Ms. Holtz Kay, a distinguished architecture/planning author, journalist, and critic, has received many awards. Included in her long list of writing credits are the books, Asphalt Nation: How the Automobile Took Over America and How We Can Get It Back (University of California, 1997), Preserving New England (Pantheon, 1986), and Lost Boston (Houghton Mifflin, 1980, updated 1999).
Of 1976 downtown North Easton, Ms. Holtz Kay wrote that it is evidence of, “Cars, more cars again – and our failure to control them – that is no new notion, but still the sad insignia.”
In the story, Ms. Holtz Kay writes of the impressive and laudatory, of the unimpressive and lamentable, of our downtown at the time; here is an excerpt:
Here stands the impressive Oakes Ames Memorial Hall, one of the many splendid structures that H. H. Richardson built for the elite of this town. North Easton became a museum to his architecture. Here too is the Rockery, a “mound” of landscaped rock and trees superbly shaped by another 19th-century master, Frederick Law Olmsted of Central Park fame. “A unique mix of monuments,” says historian architect Lee Tabor of the Massachusetts Historical Commission.

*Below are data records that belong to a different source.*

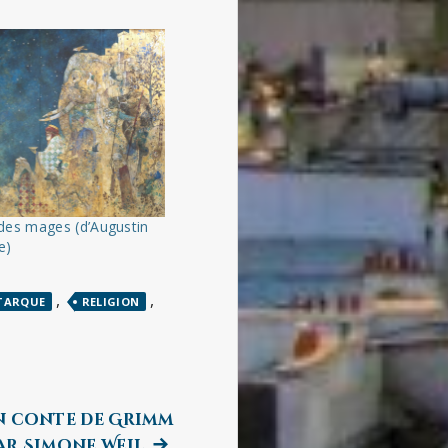
 des mages (d’Augustin
e)
,
,
TARQUE
RELIGION
 un conte de Grimm
Next
ar Simone Weil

No post office greets you as “gateway” to this historic town .... Instead, your first view of the center is a wall where a Sunbeam bread billboard beams, “Not By Bread Alone” and a shoddy metal awning lowers its sleazy brows over the views of Main Street …. “It isn’t a precious town center,” as Tabor says. “It isn’t ‘Colonial.’” The commercial structures don’t hold a candle to many. “But the buildings are of human scale,” he says, and the Richardson collection is incomparable.
The potential is there. But, for now, Main Street, North Easton, strikes you as lean, to say the least – the shops lackluster; the sidewalk broken up by garages, parking lots and helter-skelter cars. The future looks bleak behind dusty windows.
A big problem downtown was that in the early 1970s, O’Connor’s News Store – which was in the center of downtown – burned. (I recall, as a grade schooler, standing in front of our family home on Andrews Street and watching in amazement as the nighttime fire engulfed the building, and the firefighters battled it.)
When Ms. Holtz Kay wrote her story the building was still boarded up and charred and ugly as all get out.
For her article, Ms. Holtz Kay interviewed Louis Freitas, a successful realtor and civic leader, whom she described as a “well-groomed, gray-suited businessman.” In the story, Mr. Freitas – whose office was downtown – says that O’Connor’s “used to be the 100 percent location” and that “business activity deteriorated over the years. Then the building burned.”
Ms. Holtz Kay quotes Robert Brown, a town architectural historian, as saying of our downtown, “There are no conversions going on that would sustain its life.”
That isn’t the case today.
Soon the Shovel Shops rehab begins. Then soon after that Main Street gets a facelift.
This is all good. Today when one stands at the Oliver Ames monument and looks around, and takes a short walk to view more of the downtown area, that person sees a lot of beauty.
In a few years, the view is going to be a lot better.